Depuis 1946, on dit que la France est “présente sur trois océans”. Mais dans la tête, dans la langue, dans l’administration, tout reste ramené à Paris. On dit « en France » pour dire “en métropole”. On dit « la France et la Nouvelle-Calédonie » — et ce seul “et” révèle l’impensé. Car si Nouméa est en France, alors Paris n’est plus “la France” : elle en est simplement la capitale. Cette contradiction n’est pas un détail. Elle est le nœud de toutes les tensions : politiques, symboliques, identitaires. La vérité est là : on ne sait plus ce que nous sommes. Et donc on ne sait plus ce que nous voulons.

Un proto-État sans cap

L’Accord de Nouméa, rappelle-t-il, n’était pas un compromis. C’était un mécanisme de sortie. Une trajectoire douce vers l’indépendance. Mais après trois référendums négatifs, cette trajectoire n’a plus de destination. Et ce qu’il en reste, c’est un proto-État ingérable :

  • Des compétences législatives exclusives ingérables.
  • Trois sources de droit concurrentes.
  • Des statuts spéciaux, des exceptions partout.
  • Une “citoyenneté” bâtarde.
  • Et des élites locales qui vivent de l’ambiguïté.

Trop d’autonomie, sans vraie souveraineté. Trop de flou, devenu rente. Trop d’acteurs qui ont intérêt à ce que rien ne change.

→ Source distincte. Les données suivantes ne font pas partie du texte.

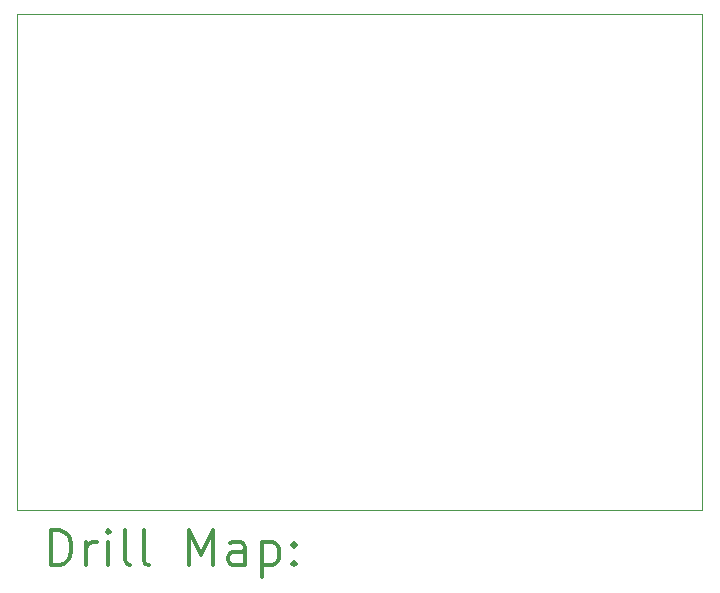
<source format=gbr>
%FSLAX45Y45*%
G04 Gerber Fmt 4.5, Leading zero omitted, Abs format (unit mm)*
G04 Created by KiCad (PCBNEW (5.1.5-0-10_14)) date 2021-12-30 15:58:44*
%MOMM*%
%LPD*%
G04 APERTURE LIST*
%TA.AperFunction,Profile*%
%ADD10C,0.050000*%
%TD*%
%ADD11C,0.200000*%
%ADD12C,0.300000*%
G04 APERTURE END LIST*
D10*
X12900000Y-7400000D02*
X7100000Y-7400000D01*
X12900000Y-11600000D02*
X12900000Y-7400000D01*
X7100000Y-11600000D02*
X12900000Y-11600000D01*
X7100000Y-7400000D02*
X7100000Y-11600000D01*
D11*
D12*
X7383928Y-12068214D02*
X7383928Y-11768214D01*
X7455357Y-11768214D01*
X7498214Y-11782500D01*
X7526786Y-11811071D01*
X7541071Y-11839643D01*
X7555357Y-11896786D01*
X7555357Y-11939643D01*
X7541071Y-11996786D01*
X7526786Y-12025357D01*
X7498214Y-12053929D01*
X7455357Y-12068214D01*
X7383928Y-12068214D01*
X7683928Y-12068214D02*
X7683928Y-11868214D01*
X7683928Y-11925357D02*
X7698214Y-11896786D01*
X7712500Y-11882500D01*
X7741071Y-11868214D01*
X7769643Y-11868214D01*
X7869643Y-12068214D02*
X7869643Y-11868214D01*
X7869643Y-11768214D02*
X7855357Y-11782500D01*
X7869643Y-11796786D01*
X7883928Y-11782500D01*
X7869643Y-11768214D01*
X7869643Y-11796786D01*
X8055357Y-12068214D02*
X8026786Y-12053929D01*
X8012500Y-12025357D01*
X8012500Y-11768214D01*
X8212500Y-12068214D02*
X8183928Y-12053929D01*
X8169643Y-12025357D01*
X8169643Y-11768214D01*
X8555357Y-12068214D02*
X8555357Y-11768214D01*
X8655357Y-11982500D01*
X8755357Y-11768214D01*
X8755357Y-12068214D01*
X9026786Y-12068214D02*
X9026786Y-11911071D01*
X9012500Y-11882500D01*
X8983928Y-11868214D01*
X8926786Y-11868214D01*
X8898214Y-11882500D01*
X9026786Y-12053929D02*
X8998214Y-12068214D01*
X8926786Y-12068214D01*
X8898214Y-12053929D01*
X8883928Y-12025357D01*
X8883928Y-11996786D01*
X8898214Y-11968214D01*
X8926786Y-11953929D01*
X8998214Y-11953929D01*
X9026786Y-11939643D01*
X9169643Y-11868214D02*
X9169643Y-12168214D01*
X9169643Y-11882500D02*
X9198214Y-11868214D01*
X9255357Y-11868214D01*
X9283928Y-11882500D01*
X9298214Y-11896786D01*
X9312500Y-11925357D01*
X9312500Y-12011071D01*
X9298214Y-12039643D01*
X9283928Y-12053929D01*
X9255357Y-12068214D01*
X9198214Y-12068214D01*
X9169643Y-12053929D01*
X9441071Y-12039643D02*
X9455357Y-12053929D01*
X9441071Y-12068214D01*
X9426786Y-12053929D01*
X9441071Y-12039643D01*
X9441071Y-12068214D01*
X9441071Y-11882500D02*
X9455357Y-11896786D01*
X9441071Y-11911071D01*
X9426786Y-11896786D01*
X9441071Y-11882500D01*
X9441071Y-11911071D01*
M02*

</source>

Le « n’ayez pas peur » de Didier Leroux

Didier Leroux était là. Silencieux. Et fidèle à lui-même. En 1998, il avait voté non à l’Accord de Nouméa. Il ne l’a jamais regretté. À la fin de la conférence, il a dit une seule phrase :

« À ceux qui négocient : si l’accord n’est pas bon, n’ayez pas peur de dire non. »

À l’époque, dire non, c’était s’exclure. Le “oui” était la paix. Le “non” était la guerre. Il fallait approuver. Il fallait se taire… Avec Sonia Lagarde, il fut l’un des très rares à ne pas plier. Et 26 ans plus tard, il est encore là. Et toujours debout. Ce mardi, il ne cherchait pas à convaincre ni à plaire. Juste à rappeler que le courage, lui, n’a pas changé de camp.

…Ce que nous avons oublié

Ce que cette conférence nous rappelle, c’est que la République commence par une parole claire. Pas un dispositif. Pas une méthode. Pas un formulaire. Mais une voix qui dit ce qui est. Et qui ose dire ce qui devrait être.

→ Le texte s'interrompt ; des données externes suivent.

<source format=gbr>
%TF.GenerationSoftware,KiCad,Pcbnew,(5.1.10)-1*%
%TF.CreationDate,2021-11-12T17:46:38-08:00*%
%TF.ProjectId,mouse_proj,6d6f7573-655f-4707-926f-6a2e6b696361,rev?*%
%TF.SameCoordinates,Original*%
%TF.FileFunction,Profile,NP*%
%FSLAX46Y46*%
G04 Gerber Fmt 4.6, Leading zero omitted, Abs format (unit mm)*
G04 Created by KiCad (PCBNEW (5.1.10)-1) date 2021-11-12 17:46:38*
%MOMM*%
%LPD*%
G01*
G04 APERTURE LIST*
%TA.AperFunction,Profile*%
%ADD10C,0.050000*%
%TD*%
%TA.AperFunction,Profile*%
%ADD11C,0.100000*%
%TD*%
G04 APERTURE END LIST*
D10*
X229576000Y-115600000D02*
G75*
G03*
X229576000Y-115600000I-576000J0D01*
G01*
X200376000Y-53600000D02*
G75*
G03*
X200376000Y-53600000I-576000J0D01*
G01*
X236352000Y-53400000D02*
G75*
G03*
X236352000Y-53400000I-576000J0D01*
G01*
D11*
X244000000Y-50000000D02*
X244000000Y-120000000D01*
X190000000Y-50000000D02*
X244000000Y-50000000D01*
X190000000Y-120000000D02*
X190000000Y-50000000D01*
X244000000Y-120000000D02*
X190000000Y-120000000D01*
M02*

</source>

Le 15 avril, il ne s’est pas rien passé. Il s’est passé ce que plus rien ni personne n’ose faire dans ce pays : penser ensemble. Dire les mots justes. Ne pas insulter. Ne pas séduire. Ne plus promettre. Mais éclairer.

Il n’y avait pas de média. Pas d’écharpes. Pas de négociateur. Pas de programme. Pas de grands discours.

Mais il y avait un peuple pensant.

Et un professeur.

Et ceux qui n’ont plus peur de dire non.

Depuis le 15 avril, la dignité a changé de camp.

Et avec elle, peut-être, la Calédonie a recommencé à parler Français.